Il ministro della Giustizia, Alfonso Bonafede, con il capo del Dap, Francesco Basentini (foto LaPresse)

Maresca contro il buco nero dell'amministrazione penitenziaria

Annalisa Chirico

Carceri inadeguate per affrontare l'emergenza sanitaria, boss mafiosi ai domiciliari. Il sostituto procuratore di Napoli: “Così vengono vanificati gli sforzi dell’autorità giudiziaria. E la credibilità dello stato va in frantumi”

“La credibilità dello stato è andata in frantumi”, così Catello Maresca, sostituto procuratore generale di Napoli, commenta l’ondata di scarcerazioni in seguito a una circolare del Dap che ordina agli istituti di pena di censire i “soggetti a rischio” per età o patologie. Il risultato è che, tre giorni dopo, il boss siciliano Francesco Bonura è uscito di cella, e con lui oltre trenta detenuti appartenenti alla criminalità organizzata sono stati scarcerati. Tra i nomi di spicco quello di Pasquale Zagaria, fratello del boss dei casalesi Michele, recluso al 41bis e adesso ai domiciliari per una grave patologia.

 


Il sostituto procuratore generale di Napoli Catello Maresca (foto LaPresse)

(Dati per la comprensione dei grafici)
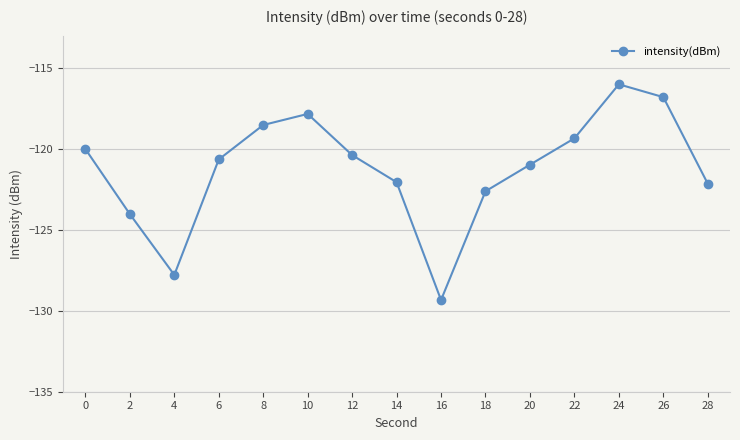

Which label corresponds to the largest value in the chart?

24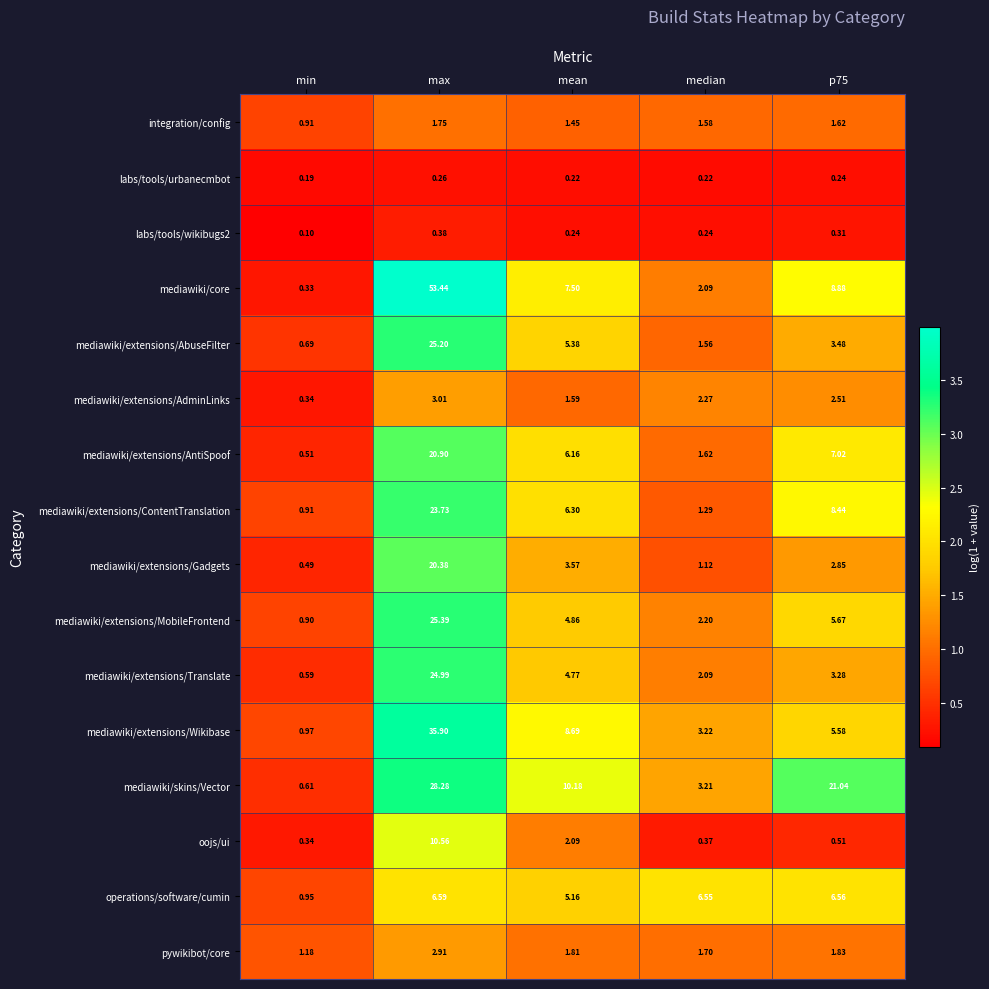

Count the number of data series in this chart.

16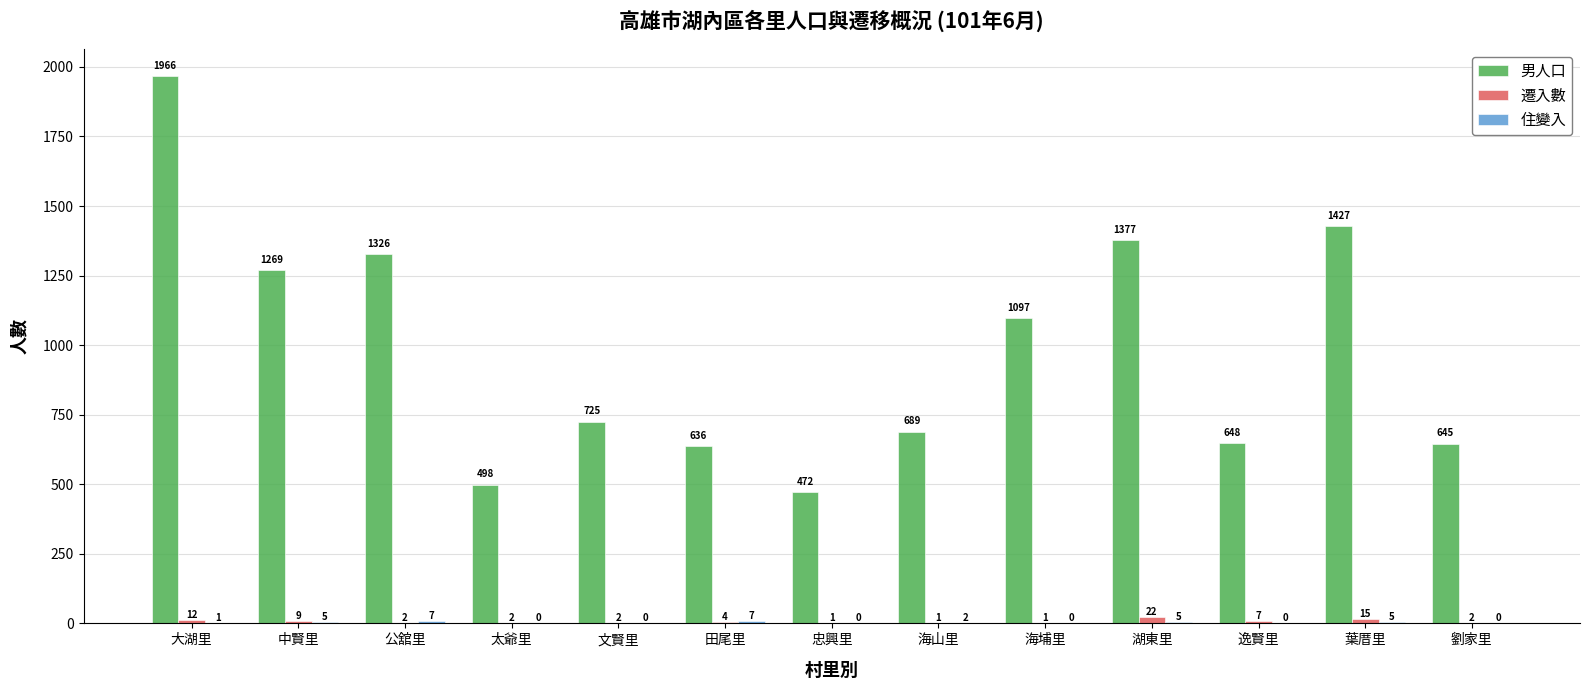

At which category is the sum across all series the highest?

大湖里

◆ CONSEGNA
Ricopia senza modifiche il passo dell'articolo sulle scarcerazioni che comincia con "Carceri inadeguate per" e prosegue fino a "una grave patologia.".

◆ COMPITO SVOLTO
Carceri inadeguate per affrontare l'emergenza sanitaria, boss mafiosi ai domiciliari. Il sostituto procuratore di Napoli: “Così vengono vanificati gli sforzi dell’autorità giudiziaria. E la credibilità dello stato va in frantumi”

“La credibilità dello stato è andata in frantumi”, così Catello Maresca, sostituto procuratore generale di Napoli, commenta l’ondata di scarcerazioni in seguito a una circolare del Dap che ordina agli istituti di pena di censire i “soggetti a rischio” per età o patologie. Il risultato è che, tre giorni dopo, il boss siciliano Francesco Bonura è uscito di cella, e con lui oltre trenta detenuti appartenenti alla criminalità organizzata sono stati scarcerati. Tra i nomi di spicco quello di Pasquale Zagaria, fratello del boss dei casalesi Michele, recluso al 41bis e adesso ai domiciliari per una grave patologia.